Mit einer weiteren Verlängerung der Sanierungshilfen über das Jahr 2003 hinaus kann kaum gerechnet werden, stellt der Senat fest. Die Erklärung des Senats, daß das Sanierungsprogramm Teil 1 wegen der einbrechenden Steuer-Einnahmen sein Ziel nicht erreichen konnte, würde nach den Sanierungszahlungen Teil 2 nicht mehr ziehen: „Ein Scheitern der Sanierungsbemühungen – aus welchen Gründen auch immer – wird beim Bund und den Ländern den kaum auszuräumenden Eindruck hervorrufen, daß das kleinste Bundesland auch mit weiteren Sanierungsleistungen nicht konsolidiert werden könne.“

Wie dies vermieden werden kann, soll eine Arbeitsgruppe klären. Bisher fällt Rathaus und Finanzsenator dazu nur ein kategorischer Imperativ ein: „Innerhalb der nächsten sechs Jahre muß Bremen“ erreichen, „daß nach Abschluß des Sanierungszeitraums das Sanierungsziel erreicht werden kann.“ Unter dem Spiegelstrich „finanzwirtschaftliche Auswirkungen“ dieser Erkenntnis steht dann nur noch: „Noch nicht quantifizierbar“.
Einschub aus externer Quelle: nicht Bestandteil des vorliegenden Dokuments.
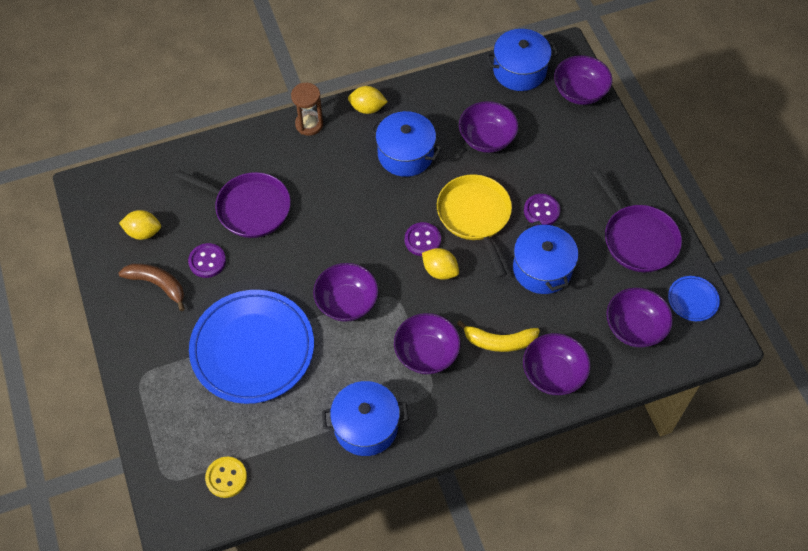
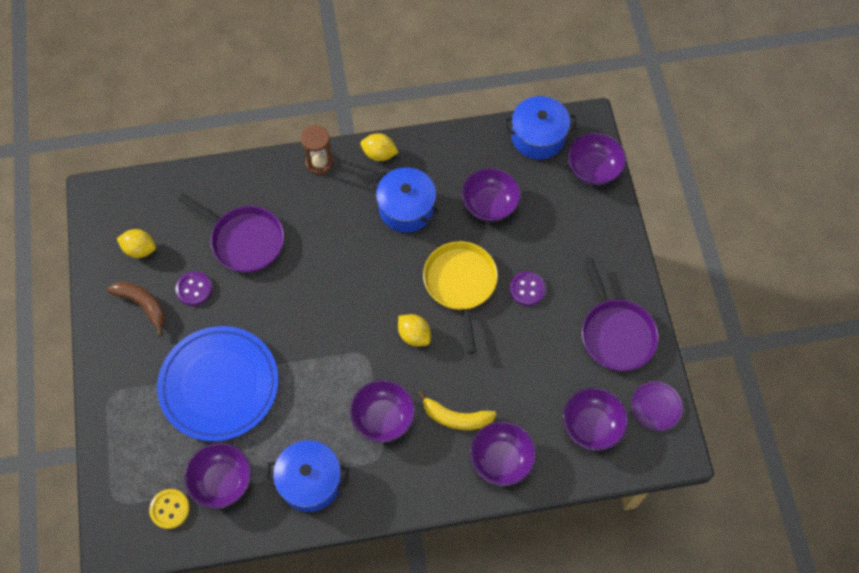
camera: 10 degrees right, 5 degrees up
(346, 302) = (318, 353): purple bowl -> purple bowl (222, 481)
(422, 240) = (404, 301): purple button -> none
(542, 269) = (514, 349): blue pot -> none
(692, 300) = (656, 406): blue plate -> purple plate

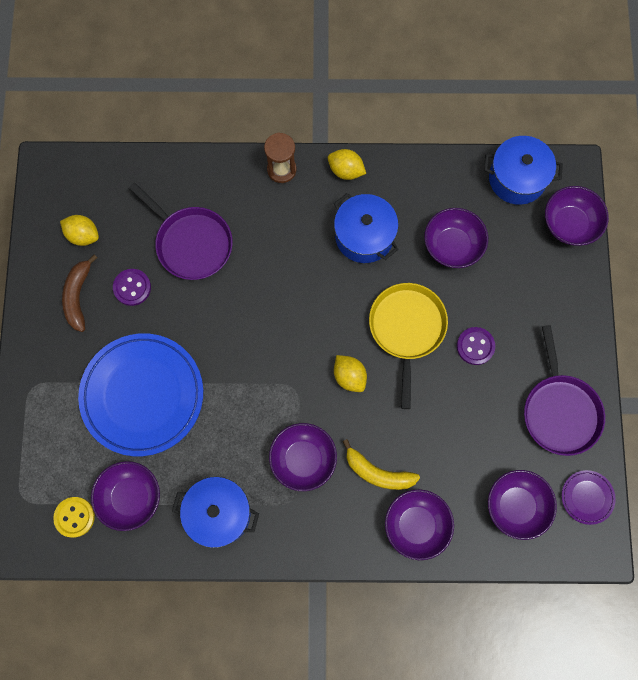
camera: 10 degrees right, 10 degrees up
(143, 305) = (78, 296): brown banana -> brown banana turned 135 degrees counterclockwise

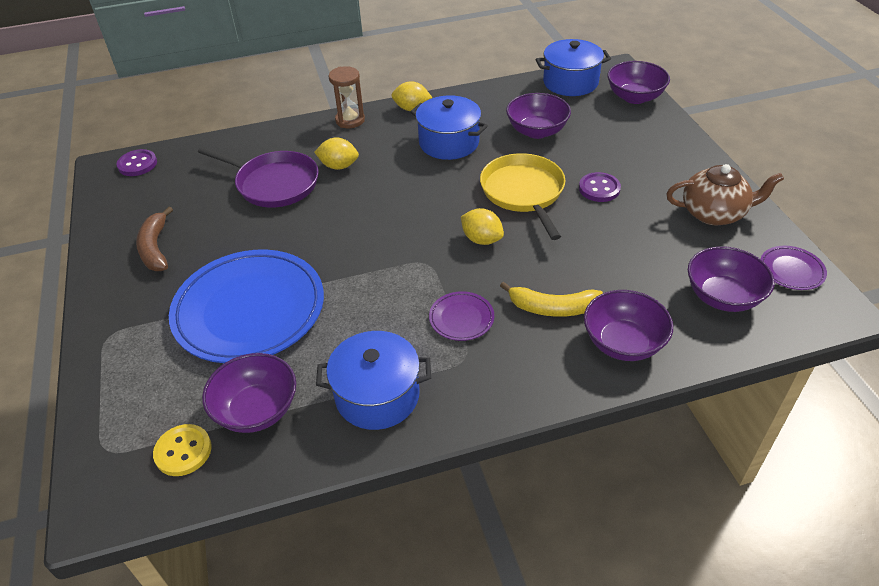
camera: 15 degrees left, 30 degrees down
(83, 235) = (154, 203): yellow lemon -> yellow lemon (339, 166)
(132, 287) = (217, 228): purple button -> purple button (137, 164)
(303, 459) = (461, 318): purple bowl -> purple plate
(560, 411) = (714, 213): purple pan -> brown teapot

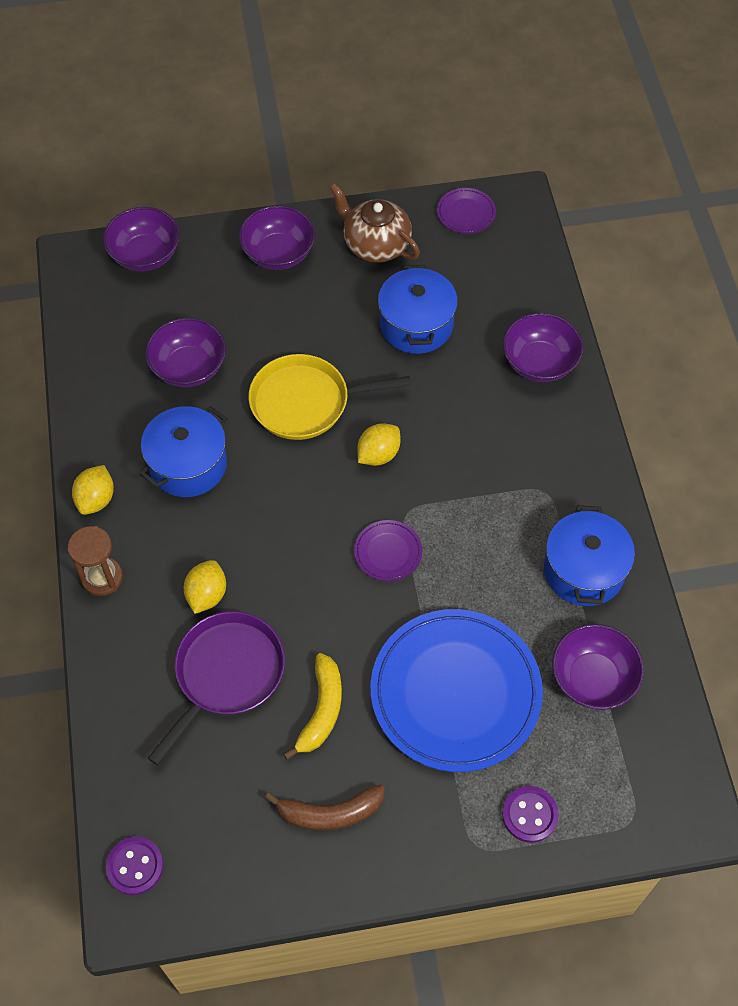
camera: 85 degrees left, 15 degrees up
(183, 451) = (637, 744): yellow button -> none
(461, 318) = (493, 488): purple plate -> purple plate (388, 552)
(552, 308) = (489, 409): yellow banana -> yellow banana (321, 710)
(570, 82) = (90, 312): blue pot -> blue pot (416, 325)
(599, 189) = (314, 331): purple button -> purple button (529, 815)
(714, 213) = (375, 244): brown teapot -> brown teapot turned 60 degrees counterclockwise
(722, 296) = (492, 273): purple bowl -> purple bowl (278, 253)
Für die Größenordnung, um die es geht, gibt es aber einen Fingerzeig: Für den Etat 1999 dürften „außerordentlichen Erträge“ durch Verkaufserlöse, Bonner Sanier-ungshilfen und versteckte Schatten-Schuldenaufnahmen sich auf mehr als 20 Prozent des Etatvolumens summieren. K.W.